É destinado a todas as pessoas, desde que se interessem pelo bem-estar emocional e mental. Mas foi pensado em primeiro lugar para pais com filhos pequenos que precisam de os manter ocupados, e também para aquelas pessoas que, pelas mais diversas razões, vivem sozinhas.

Por isso, o “Movimento Quarentena a Bulir” tem muitas sugestões, desde uma biblioteca, com propostas de livros; uma secção com filmes; um espaço de apoio psicológico, em que uma psicóloga responde às questões que suscitam dúvidas e que são muitas nesta fase de isolamento social; tem uma rubrica sobre educação especial, porque «há pais e professores de meninos especiais que estão a partilhar connosco e com outras famílias atividades com que os meninos se podem entreter», realça Manuela Cunha.

O logotipo do “Quarentena a Bulir” representa tudo isto e foi pensado por um designer famalicense, Rogério Monteiro. Retrata uma casa que é o local onde estamos; o sol como símbolo de esperança e o relógio que convida a bulir. A imagem de fundo representa todas as atividades do mundo exterior que agora temos de trazer para dentro de casa.
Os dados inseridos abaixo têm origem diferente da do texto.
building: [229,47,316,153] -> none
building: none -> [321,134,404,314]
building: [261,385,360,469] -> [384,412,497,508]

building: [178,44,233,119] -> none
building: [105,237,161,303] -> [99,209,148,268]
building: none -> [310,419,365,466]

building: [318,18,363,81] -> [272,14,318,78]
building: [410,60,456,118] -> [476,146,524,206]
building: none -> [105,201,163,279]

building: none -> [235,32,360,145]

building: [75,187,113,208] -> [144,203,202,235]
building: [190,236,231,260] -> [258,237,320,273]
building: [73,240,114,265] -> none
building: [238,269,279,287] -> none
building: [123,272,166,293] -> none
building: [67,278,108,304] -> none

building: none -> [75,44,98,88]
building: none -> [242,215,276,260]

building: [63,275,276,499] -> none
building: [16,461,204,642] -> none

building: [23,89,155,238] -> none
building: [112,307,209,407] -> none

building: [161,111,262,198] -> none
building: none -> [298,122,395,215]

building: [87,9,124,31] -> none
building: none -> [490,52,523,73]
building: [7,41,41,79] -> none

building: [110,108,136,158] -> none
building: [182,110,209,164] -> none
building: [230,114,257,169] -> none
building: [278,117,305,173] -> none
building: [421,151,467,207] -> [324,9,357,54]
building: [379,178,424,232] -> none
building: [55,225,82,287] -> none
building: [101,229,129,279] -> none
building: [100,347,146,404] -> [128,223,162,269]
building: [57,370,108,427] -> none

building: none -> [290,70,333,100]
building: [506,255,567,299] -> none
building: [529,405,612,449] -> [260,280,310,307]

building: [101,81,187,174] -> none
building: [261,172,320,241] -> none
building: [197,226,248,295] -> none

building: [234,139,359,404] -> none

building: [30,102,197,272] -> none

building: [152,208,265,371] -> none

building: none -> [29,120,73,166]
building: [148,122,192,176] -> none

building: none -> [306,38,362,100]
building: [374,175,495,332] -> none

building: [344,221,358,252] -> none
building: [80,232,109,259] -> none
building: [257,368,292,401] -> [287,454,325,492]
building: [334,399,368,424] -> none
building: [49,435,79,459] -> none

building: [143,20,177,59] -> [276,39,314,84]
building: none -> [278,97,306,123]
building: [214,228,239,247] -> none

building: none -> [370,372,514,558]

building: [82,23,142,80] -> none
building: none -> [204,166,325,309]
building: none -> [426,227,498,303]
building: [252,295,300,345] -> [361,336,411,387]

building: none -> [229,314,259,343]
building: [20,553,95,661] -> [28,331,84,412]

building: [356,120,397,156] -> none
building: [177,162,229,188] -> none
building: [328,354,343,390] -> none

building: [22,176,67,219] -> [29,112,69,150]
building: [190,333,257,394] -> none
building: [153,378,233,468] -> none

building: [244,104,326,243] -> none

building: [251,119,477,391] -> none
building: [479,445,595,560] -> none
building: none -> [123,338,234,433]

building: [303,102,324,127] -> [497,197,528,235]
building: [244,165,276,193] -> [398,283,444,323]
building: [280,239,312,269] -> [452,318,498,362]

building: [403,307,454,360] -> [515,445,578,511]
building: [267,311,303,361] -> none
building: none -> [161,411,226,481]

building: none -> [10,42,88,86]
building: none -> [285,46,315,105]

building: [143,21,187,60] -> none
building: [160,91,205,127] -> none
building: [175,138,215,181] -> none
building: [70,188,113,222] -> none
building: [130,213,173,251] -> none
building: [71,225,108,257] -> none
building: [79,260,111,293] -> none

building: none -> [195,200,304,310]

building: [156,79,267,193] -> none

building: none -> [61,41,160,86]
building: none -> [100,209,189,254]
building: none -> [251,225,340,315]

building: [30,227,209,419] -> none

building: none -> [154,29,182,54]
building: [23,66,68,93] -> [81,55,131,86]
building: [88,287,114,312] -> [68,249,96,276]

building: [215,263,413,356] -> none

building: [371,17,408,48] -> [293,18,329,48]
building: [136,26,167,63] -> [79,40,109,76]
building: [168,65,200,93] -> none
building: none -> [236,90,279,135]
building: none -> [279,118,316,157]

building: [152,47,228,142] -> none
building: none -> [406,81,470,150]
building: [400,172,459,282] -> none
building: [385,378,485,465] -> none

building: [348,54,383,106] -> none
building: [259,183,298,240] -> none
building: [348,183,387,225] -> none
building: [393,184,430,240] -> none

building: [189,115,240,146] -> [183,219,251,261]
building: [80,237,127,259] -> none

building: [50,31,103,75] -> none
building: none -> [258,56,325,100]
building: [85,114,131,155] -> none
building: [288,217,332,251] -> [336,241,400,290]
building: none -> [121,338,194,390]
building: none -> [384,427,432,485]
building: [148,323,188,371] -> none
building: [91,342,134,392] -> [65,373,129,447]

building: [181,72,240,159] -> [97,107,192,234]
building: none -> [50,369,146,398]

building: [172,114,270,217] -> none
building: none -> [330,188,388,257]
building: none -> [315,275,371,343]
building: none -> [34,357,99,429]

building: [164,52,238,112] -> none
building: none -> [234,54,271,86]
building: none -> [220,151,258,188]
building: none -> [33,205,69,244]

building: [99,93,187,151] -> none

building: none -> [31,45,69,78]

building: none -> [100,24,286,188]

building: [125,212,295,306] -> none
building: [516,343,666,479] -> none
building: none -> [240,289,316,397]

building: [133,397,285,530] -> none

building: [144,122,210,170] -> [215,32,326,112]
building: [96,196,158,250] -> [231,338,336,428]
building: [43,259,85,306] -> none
Manuela Cunha diz que é preciso tirar o melhor partido deste isolamento social e fazer coisas que dizíamos que iríamos fazer quando tivéssemos tempo, como ler livros, ver os filmes que estão em atraso, retomar o hobbie que ficou na gaveta, etc. Tudo menos pensar no coronavírus, porque isso convida à depressão. Uma doença para a qual Manuela Cunha chama a atenção, lembrando que a saúde mental das pessoas está muito em jogo por causa do confinamento social, da perda de pessoas, das notícias constantes sobre o coronavírus, etc.

A participação está a ser tão positiva que o «movimento vai continuar mesmo depois do isolamento social. Temos tanta coisa boa que era uma pena não dar continuidade a isto», adianta Manuela Cunha. Esta professora acredita que vamos sair todos disto muito diferentes e a fazer uso das redes sociais também de forma diferente.